Some material
===

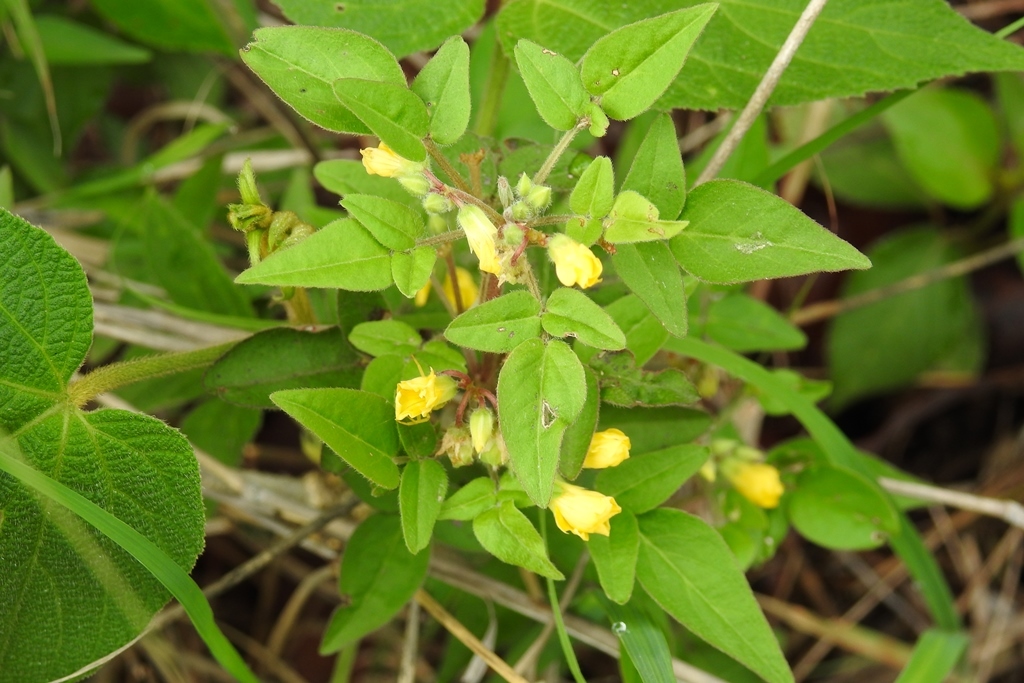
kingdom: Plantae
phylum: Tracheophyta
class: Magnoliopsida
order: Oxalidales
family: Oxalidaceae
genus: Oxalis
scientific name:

===

§ TASK INSTRUCTIONS
Copy every line of the material above word for word, leaving out the pictures.

§ EXERCISE ANSWER
kingdom: Plantae
phylum: Tracheophyta
class: Magnoliopsida
order: Oxalidales
family: Oxalidaceae
genus: Oxalis
scientific name:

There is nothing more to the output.